Suspend a machine to stop paying for compute while keeping your data safe. The machine’s disk is snapshotted before the server is deleted. Resume creates a new server from the snapshot — your machine comes back with the same hostname, Kubernetes identity, and local data.
Cost comparison
| State | 40 GB disk cost (Hetzner) | Notes |
|---|
| Running (cx23) | ~€4.11/month | Full compute + storage |
| Suspended (snapshot) | ~€0.40/month | Storage only — 90% savings |
| Deleted | €0/month | Data permanently lost |
Suspend is the middle ground between running (expensive) and deleting (permanent).
How to suspend
- Go to your cluster’s Machines tab
- Click the menu on the machine you want to suspend
- Choose Suspend machine
- Confirm in the dialog
CNAP will:
- Gracefully shut down the server
- Create a snapshot of the full disk
- Delete the cloud server (billing stops)
- Show the machine in the Suspended Machines section
The machine shows a “Suspending…” status while the workflow runs (typically 1-3 minutes depending on disk size).
How to resume
- Find the machine in the Suspended Machines section
- Click Resume
CNAP will:
- Create a new server from the snapshot
- Wait for it to boot
- Delete the snapshot (data is now on the new server)

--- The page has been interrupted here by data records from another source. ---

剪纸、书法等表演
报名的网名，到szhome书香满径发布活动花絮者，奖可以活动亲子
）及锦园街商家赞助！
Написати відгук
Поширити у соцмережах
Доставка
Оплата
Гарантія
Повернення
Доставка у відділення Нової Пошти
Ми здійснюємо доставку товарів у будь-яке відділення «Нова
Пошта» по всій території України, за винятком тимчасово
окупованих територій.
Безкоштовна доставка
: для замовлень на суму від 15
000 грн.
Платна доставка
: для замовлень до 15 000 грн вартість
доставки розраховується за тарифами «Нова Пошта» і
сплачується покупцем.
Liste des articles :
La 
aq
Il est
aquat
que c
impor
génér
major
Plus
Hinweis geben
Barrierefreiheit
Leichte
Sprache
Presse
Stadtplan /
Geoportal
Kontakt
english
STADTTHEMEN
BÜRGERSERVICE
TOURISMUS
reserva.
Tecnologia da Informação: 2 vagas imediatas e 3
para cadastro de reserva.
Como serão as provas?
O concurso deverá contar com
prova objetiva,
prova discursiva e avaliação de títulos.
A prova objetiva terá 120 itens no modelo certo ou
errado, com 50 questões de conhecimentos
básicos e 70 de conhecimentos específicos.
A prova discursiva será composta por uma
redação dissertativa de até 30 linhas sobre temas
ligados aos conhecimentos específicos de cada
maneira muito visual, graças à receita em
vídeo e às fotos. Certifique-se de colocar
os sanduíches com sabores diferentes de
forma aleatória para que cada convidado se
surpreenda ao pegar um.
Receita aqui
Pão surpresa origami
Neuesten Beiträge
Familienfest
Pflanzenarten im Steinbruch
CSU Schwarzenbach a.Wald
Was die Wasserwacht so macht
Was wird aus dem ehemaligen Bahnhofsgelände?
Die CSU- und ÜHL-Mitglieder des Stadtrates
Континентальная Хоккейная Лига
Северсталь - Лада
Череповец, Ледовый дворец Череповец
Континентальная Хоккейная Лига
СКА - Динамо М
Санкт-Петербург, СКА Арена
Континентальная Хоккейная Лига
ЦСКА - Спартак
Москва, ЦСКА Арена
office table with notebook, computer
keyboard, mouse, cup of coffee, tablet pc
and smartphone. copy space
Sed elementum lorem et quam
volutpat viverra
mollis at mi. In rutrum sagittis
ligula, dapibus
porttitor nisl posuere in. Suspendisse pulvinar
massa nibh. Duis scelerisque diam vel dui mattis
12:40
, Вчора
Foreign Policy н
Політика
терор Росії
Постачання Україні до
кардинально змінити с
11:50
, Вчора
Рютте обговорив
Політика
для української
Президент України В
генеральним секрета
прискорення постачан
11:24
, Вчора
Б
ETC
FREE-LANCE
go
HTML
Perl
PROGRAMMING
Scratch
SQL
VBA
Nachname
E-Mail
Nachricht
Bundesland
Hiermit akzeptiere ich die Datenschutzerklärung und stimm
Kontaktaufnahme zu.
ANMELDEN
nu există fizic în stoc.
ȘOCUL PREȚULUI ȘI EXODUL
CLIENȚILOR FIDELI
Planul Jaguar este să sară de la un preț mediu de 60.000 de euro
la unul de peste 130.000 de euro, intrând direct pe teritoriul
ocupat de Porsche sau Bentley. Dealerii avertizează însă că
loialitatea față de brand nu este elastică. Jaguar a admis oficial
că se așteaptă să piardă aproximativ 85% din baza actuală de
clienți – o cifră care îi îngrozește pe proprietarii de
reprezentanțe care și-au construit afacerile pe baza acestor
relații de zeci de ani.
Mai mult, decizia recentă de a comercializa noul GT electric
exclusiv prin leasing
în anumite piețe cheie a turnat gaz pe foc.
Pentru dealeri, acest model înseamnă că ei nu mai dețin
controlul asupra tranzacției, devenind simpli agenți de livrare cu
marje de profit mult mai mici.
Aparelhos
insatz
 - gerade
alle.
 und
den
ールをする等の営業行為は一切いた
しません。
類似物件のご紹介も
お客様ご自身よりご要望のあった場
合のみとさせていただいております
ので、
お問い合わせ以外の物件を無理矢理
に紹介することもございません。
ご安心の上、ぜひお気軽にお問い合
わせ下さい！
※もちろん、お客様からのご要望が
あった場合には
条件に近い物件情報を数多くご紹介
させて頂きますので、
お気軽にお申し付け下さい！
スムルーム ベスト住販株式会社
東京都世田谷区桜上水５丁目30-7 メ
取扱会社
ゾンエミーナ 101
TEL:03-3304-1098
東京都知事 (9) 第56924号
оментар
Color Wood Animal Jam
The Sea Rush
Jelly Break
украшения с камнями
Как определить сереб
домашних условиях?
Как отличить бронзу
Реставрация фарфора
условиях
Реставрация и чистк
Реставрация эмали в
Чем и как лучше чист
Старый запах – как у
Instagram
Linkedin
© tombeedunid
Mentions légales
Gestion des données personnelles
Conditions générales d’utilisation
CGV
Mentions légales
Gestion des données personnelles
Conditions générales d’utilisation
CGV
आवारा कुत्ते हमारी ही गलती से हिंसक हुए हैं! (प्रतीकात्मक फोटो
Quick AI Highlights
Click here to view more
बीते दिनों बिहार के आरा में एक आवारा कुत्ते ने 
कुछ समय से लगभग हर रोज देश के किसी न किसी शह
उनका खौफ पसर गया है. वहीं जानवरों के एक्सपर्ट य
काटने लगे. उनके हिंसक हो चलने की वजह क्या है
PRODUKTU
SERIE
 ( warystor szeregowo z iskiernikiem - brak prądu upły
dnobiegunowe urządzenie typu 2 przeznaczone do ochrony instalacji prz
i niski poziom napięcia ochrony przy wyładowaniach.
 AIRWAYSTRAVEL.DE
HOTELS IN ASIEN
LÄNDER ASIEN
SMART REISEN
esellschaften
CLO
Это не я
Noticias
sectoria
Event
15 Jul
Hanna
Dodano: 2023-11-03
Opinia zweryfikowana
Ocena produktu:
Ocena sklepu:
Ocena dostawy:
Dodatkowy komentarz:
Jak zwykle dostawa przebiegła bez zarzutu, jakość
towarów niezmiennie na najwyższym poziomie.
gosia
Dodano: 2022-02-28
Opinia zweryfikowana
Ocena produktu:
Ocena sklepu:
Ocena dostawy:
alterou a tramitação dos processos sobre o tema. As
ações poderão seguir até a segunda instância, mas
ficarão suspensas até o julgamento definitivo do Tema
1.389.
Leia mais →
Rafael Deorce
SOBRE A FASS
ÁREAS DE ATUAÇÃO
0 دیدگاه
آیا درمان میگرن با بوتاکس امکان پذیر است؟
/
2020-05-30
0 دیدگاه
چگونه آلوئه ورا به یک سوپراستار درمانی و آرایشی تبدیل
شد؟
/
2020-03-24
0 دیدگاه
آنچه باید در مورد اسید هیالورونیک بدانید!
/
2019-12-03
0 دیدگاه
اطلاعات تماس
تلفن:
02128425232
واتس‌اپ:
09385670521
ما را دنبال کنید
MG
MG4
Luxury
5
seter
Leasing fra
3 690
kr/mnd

- The machine rejoins your cluster automatically
Resume typically takes 1-2 minutes. The machine comes back with the same hostname and Kubernetes node identity.
What’s preserved
| Data type | Preserved? | How |
|---|
| Local storage (local-path-provisioner) | Yes | Disk data is in the snapshot |
| LINSTOR/DRBD volumes | Yes | DRBD replicas on other nodes stay intact, auto-resync on return |
| Kubernetes node identity | Yes | Same hostname from snapshot, kubelet reconnects |
| PersistentVolume bindings | Yes | Node affinity uses hostname label — matches on resume |
| Running pods | No | Pods are evicted on suspend, rescheduled on resume |
Pods running on the machine are terminated during suspend. Stateless workloads reschedule to other nodes. Stateful workloads using local PVs wait until the machine is resumed.
Auto-suspend on subscription downgrade
When your Pro subscription ends, CNAP automatically suspends all platform-managed machines instead of deleting them:
- Subscription ends → machines are suspended
- Snapshots kept for 90 days
- Re-subscribe → dashboard shows suspended machines with Resume button
- After 90 days → snapshots permanently deleted
Bring-your-own-key (BYOM) machines are not affected by subscription changes. They stay running because you pay the provider directly.
Snapshot retention
Suspended machine snapshots are kept for 90 days. After that, they are permanently deleted by the hourly cleanup job. The dashboard shows the expiration date for each suspended machine.
To permanently delete a suspension early (and its snapshot), click the trash icon next to the suspended machine. This is irreversible.
API
Suspend and resume are available via the REST API:
# Suspend a machine
curl -X POST https://api.cnap.tech/v1/compute/machines/{providerId}/suspend \
-H "Authorization: Bearer $TOKEN" \
-H "X-Workspace-Id: $WORKSPACE_ID"
# List suspended machines
curl https://api.cnap.tech/v1/compute/suspensions?workspace=$WORKSPACE_ID \
-H "Authorization: Bearer $TOKEN"
# Resume from suspension
curl -X POST https://api.cnap.tech/v1/compute/suspensions/{id}/resume \
-H "Authorization: Bearer $TOKEN" \
-H "X-Workspace-Id: $WORKSPACE_ID"
# Delete a suspension (permanently removes snapshot)
curl -X DELETE https://api.cnap.tech/v1/compute/suspensions/{id} \
-H "Authorization: Bearer $TOKEN" \
-H "X-Workspace-Id: $WORKSPACE_ID"
Provider differences
Different cloud providers handle “stop billing” differently. CNAP abstracts this — the suspend/resume API is the same regardless of provider.
| Provider | What happens on suspend |
|---|
| Hetzner, DigitalOcean, Vultr, Linode, OVH | Snapshot disk → delete server (these providers bill for stopped servers) |
| AWS, GCP, Azure | Stop instance (compute billing stops automatically) |
You don’t need to know which approach your provider uses — CNAP picks the right strategy.